In Gandhara Gandhara They say it was in India
Gandhara Gandhara the place of light Gandhara

数秒で終わってしまった。でもこれ以上は英語バージョン歌詞を覚えていない。

それで、次に(このタケファンは)『ナマステ』を歌った。やはりリフレインの箇所だけ。
Simple living Simple loving In the reaching sometimes losing
Namaste Namaste  your sacred hello
You touch me and I touch you You fill my moment and I fill yours

これも数秒で終わってしまい、次に日本語バージョンで歌ってみた。ところが!
ハァハァ〜なにこれ、まだ10秒も歌っていないのに息が切れる・・・やめた。
でも伝わったかなあ、野遊の「呼びかけ」が ♥(。→‿←。)

すると、このスニーカーボーイ、歌いだした。それがさっき「オケィ、オケィ」と言ったのと同じような遠くの声だった。それは何かの動物がやすらいで静かな気持でいるときに、喉の奥から唸る鳴き声みたいに心地よく聞こえた。野遊の歌へのお返しと思っていいの? ♡→ܫ←♡
後日書き足し・この歌が『レッサン・フィリリ』だったのだ。

地面に無造作に置かれる彼のスニーカーはフラットに、確実に体重をかけ、一瞬の無駄もなく放れ、抜かりなく次の一歩に委ねられる。登山靴が為すべき働きを、彼は自力で為しているのだった。

野遊はこのシェルパの後ろを歩くのが心地よかった。

野遊は昔から、だれかの後ろを歩くのが心地よくなかった。
特に昨今は、前を行く人のストックの切っ先が視界に入るのがストレスになり。

それは過去に何度か、コワイ体験をしたからなのだけど。
前の人のストックの切っ先が胸に当たったり、下から見あげる野遊の顔めがけて落ちて来たり、後ろの人の突くストックの切っ先が、今、岩に触れた野遊の手の甲に突き立てられそうになったり、一瞬、大きく体勢を崩して危機を逃れるのだが恐怖心は残る。
だからソロで行くようになってしまった。
(ストック持参を否定しているのではないです)

この一行のクライアントは、ほとんどがダブル・ストックか1本ストック使用で、素手はコンダクターとシェルパと、クライアントでは男性1名、それと野遊だった。野遊は出発前にストックについて質問し、「使い慣れていないならむしろ、持って行かないほうがいい」という答えを得ていた。

なので野遊は今回は、シェルパの後ろを歩いたのだった。それがたまたまこのスニーカーボーイだった。

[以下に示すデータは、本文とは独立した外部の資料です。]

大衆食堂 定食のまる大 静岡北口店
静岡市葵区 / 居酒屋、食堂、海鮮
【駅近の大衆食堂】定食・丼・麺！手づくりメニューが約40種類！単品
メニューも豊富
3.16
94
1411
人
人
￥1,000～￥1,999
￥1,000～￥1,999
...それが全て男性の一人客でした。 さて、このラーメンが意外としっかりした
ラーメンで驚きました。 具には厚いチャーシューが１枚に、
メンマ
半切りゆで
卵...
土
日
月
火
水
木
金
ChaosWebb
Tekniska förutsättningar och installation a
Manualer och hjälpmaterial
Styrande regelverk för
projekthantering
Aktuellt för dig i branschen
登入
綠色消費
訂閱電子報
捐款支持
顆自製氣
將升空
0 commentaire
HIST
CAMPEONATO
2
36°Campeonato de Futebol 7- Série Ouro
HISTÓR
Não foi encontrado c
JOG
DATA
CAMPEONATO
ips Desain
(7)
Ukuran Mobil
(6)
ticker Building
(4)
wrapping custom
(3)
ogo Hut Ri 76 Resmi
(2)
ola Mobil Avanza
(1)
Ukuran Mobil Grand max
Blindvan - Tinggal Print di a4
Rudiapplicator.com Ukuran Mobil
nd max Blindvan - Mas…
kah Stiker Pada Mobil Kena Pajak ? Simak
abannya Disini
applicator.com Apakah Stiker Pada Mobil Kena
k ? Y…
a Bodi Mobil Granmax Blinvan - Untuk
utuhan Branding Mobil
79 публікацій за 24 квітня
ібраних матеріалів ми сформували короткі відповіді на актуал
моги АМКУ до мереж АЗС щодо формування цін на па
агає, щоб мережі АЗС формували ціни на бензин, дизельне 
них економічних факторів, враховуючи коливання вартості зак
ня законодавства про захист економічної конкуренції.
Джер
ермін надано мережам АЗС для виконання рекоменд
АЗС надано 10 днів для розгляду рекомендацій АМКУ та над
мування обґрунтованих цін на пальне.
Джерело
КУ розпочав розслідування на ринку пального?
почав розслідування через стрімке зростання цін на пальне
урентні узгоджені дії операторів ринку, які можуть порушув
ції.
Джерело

休憩時間、彼はそれとなく野遊にザックの置き場を示してくれ、そこに自分のザックもドサリと置いた。岩に背をもたせ、何もしないでじっとしている。野遊はペットボトルの水を飲み、それからそのペットボトルを彼に向け、「飲む?」と言った。それは仲間感覚だった。彼はこちらを見て、それから無言で首を横に振った。

でも次の休憩では、彼は野遊の差しだした水を飲んだ。野遊はザックのサイドポケットに入れてある豆菓子を手渡した。「ビーンズ」と言って手渡したけど、次に渡すときは「ダル」(ネパール語)と言おうと思い、口の中で何度か言ってみたりした。

あのときが一番しあわせだった。